- **TEXTO MOSTRADO**
◆ ◆ ◆ ◆ ◆ ◆ ◆

Lic. Jimena Romero Zaliz - 12-03-2014

 

 

Y finalmente llegamos al fin de nuestra travesía. El final de un camino que es el principio del siguiente. En cada momento y en cada parada internalizamos una pieza del rompecabezas que somos, desarrollamos un aspecto de nuestra personalidad y nos cruzamos con aquellos que nos enseñaron nuevas miradas.

 

 

Nos encontramos en el terreno de Piscis, un océano de sensibilidad y empatía en constante movimiento. Es difícil definirlo porque es energía de totalidad sin diferencias. En Piscis todos somos uno por eso es que son muy compasivos, amorosos y empáticos.

 

Resuenan con todo lo que existe. No hay diferencia entre adentro y afuera. Todo el afuera entra y todo el adentro sale. Por eso es que suelen hiper-reaccionar a las situaciones tanto emocionalmente como a través de su cuerpo (por ejemplo: reacciones alérgicas).

 

Es muy difícil organizar un Yo en Piscis, una estructura en la inmensidad de las emociones, por eso nos vamos a encontrar con muchas personas de este signo que se vuelven duras y frías para defenderse del exterior y esconder su vulnerabilidad.

 

¿Cómo distingo lo que me pasa a mí de lo que le pasa a otro? ¿Cómo sé si lo que siento es correcto? Para esta energía es difícil responder a estas preguntas y fácilmente entra en confusiones y malentendidos. Lo que percibe es siempre correcto pero la interpretación de ello es en general equivocada. Su gran aprendizaje es desarrollar la intuición y trabajar su sensibilidad artística para poder refinar su percepción.

 

¿Vieron como los piscianos parecen siempre flotar en vez de caminar? A ellos les cuesta pisar firmemente la realidad. Los pies son, en el cuerpo, el reflejo de la totalidad que somos.

 

 

 

 

El regente de este signo es Neptuno el dios de los océanos. Es hijo del titán Saturno y de su esposa Rea. Junto con sus hermanos, Júpiter y Plutón, derrocó a su padre y estableció el gobierno de los dioses. En recompensa por sus servicios, recibió el control de todas las vías navegables del mundo, que supervisaba desde su castillo en la profundidad de los mares. Se le representa llevando un tridente en la mano y rodeado de nereidas, o ninfas del mar, que lo atienden.

◆ ◆ ◆ ◆ ◆ ◆ ◆

- **MATERIAL PROPORCIONADO**

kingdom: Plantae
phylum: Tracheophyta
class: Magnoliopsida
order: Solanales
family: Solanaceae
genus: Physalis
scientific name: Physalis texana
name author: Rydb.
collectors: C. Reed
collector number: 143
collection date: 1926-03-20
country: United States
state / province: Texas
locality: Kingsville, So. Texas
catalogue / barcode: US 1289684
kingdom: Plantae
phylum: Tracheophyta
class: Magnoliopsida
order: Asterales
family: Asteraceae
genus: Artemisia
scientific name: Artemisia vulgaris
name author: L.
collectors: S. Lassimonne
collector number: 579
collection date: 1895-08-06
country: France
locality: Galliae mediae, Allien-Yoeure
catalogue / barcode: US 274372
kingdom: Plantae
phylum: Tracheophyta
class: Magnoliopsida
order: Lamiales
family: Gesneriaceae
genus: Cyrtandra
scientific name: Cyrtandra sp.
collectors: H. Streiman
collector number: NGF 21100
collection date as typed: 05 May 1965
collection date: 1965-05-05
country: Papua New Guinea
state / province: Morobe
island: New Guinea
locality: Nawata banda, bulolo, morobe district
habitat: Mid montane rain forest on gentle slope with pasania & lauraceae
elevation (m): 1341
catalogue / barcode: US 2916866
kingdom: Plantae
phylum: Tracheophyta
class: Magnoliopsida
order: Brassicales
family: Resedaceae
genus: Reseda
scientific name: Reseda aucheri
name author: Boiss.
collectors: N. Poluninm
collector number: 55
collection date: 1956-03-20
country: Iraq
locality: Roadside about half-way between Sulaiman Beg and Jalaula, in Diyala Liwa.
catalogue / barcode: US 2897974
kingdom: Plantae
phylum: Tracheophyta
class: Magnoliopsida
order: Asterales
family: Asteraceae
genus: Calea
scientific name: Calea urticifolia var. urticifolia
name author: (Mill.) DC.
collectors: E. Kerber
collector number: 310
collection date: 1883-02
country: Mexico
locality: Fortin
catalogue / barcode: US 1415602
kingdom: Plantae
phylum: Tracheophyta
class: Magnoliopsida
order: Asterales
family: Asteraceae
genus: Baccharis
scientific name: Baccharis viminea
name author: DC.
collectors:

◆ ◆ ◆ ◆ ◆ ◆ ◆

- **LO QUE SE PIDE**
Según el texto sobre Piscis, ¿qué recibió Neptuno en recompensa por sus servicios? Responde en una oración, por favor.

- **ESPACIO DE RESPUESTA**
Recibió el control de todas las vías navegables del mundo.